Unser nächster Stop war in Queenstown, einer kleinen Stadt (knapp 10.000 Einwohner) am Lake Wakatipu gelegen. Queenstown scheint für Touristen gemacht sein, denn die Innenstadt ist voll von Souvenir- und Outdoorläden, Bars und Kneipen und der Rest der Stadt besteht zum Großteil aus Hotels und Jugendherbergen. Queenstown ist sehr bekannt für Bungee Jumping und außerdem das Paradies für Skifahrer. Da wir keine dieser Aktivitäten beabsichtigten, statteten wir uns bei der Tourist-Information mit einer Umgebungskarte mit eingezeichneten Wanderwegen aus, holten unseren Mietwagen ab und verließen erstmal die Stadt und fuhren Richtung Westen in die Berge zum Moke Lake. Das ist ein kleiner hufeisenförmiger See, um den ein Wanderweg führt. Hier war es menschenleer und wir genossen die Stille und die Natur.

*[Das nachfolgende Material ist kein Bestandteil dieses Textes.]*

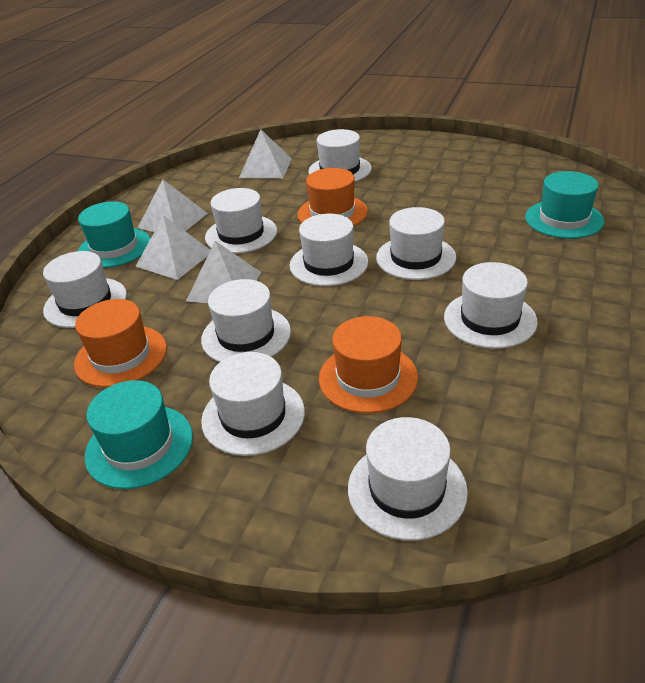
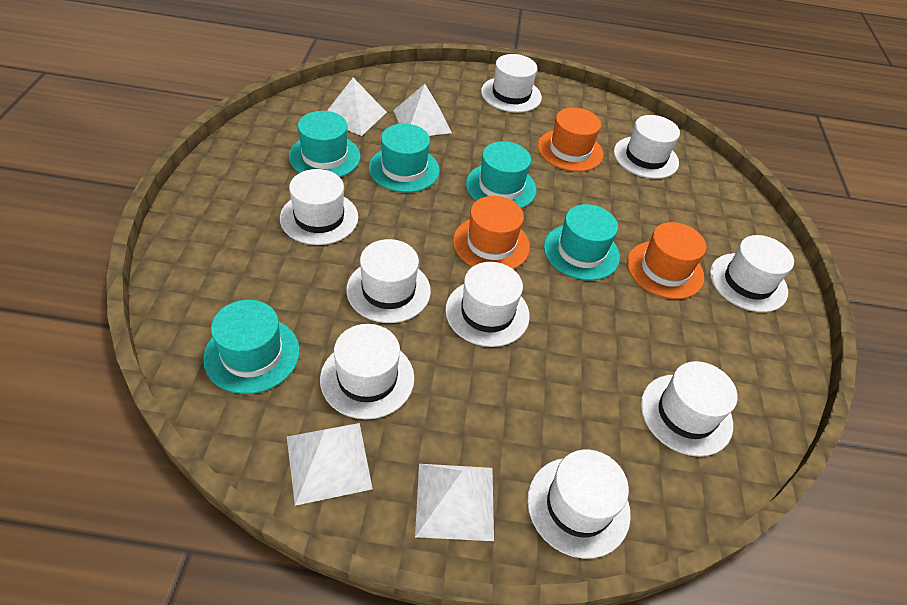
turquoise hat: 3 -> 5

Warum wir Mountain Bike Parkure nicht mögen
Für den Nachmittag hatten wir dann eine kleine Wanderung am Lake Wakatipu geplant. Der Lake Wakatipu ist der drittgrößte See Neuseelands, etwa 80 km lang und bis zu 380 m tief. Der See hat eine sehr interessante S-Form – er führt einige Kilometer von Norden nach Süden, schlägt dann einen Haken nach Osten und richtet sich nach einigen weiteren Kilometern wieder nach Süden. An diesem zweiten Knick liegt übrigens auch Queenstown und dort inetwa machten wir uns auf den Weg. Wir liefen zuerst am Ufer entlang. Dann führte der Weg bergauf und in den Wald und dann in einen Mountain Bike Parkur. Der Weg gabelte sich des öfteren ohne irgendwelche Beschilderung und als wir nach einer Weile das Gefühl hatten, im Kreis zu laufen, kehrten wir besser um. Nach etwa einer halben Stunde weiterer Waldwanderung stellten wir fest, dass wir wirklich im Kreis liefen und genau an der Stelle angekommen waren, an der wir beschlossen hatten umzukehren. Das war nun etwas frustrierend. Wir ließen uns nun von unserem Instinkt leiten und bogen an allen Gabelungen immer in die Richtung ab, von der wir glaubten, dass sie zum See führt. Letztendlich erreichten wir auch eine Bucht, die gleichzeitig das Ende unseres ursprünglich gewählten Wanderwegs war. Von dort beschlossen wir auf der Straße entlang zurück zum Auto zu gehen und uns nicht nochmal durch den Irrgarten der Mountain Biker zu kämpfen.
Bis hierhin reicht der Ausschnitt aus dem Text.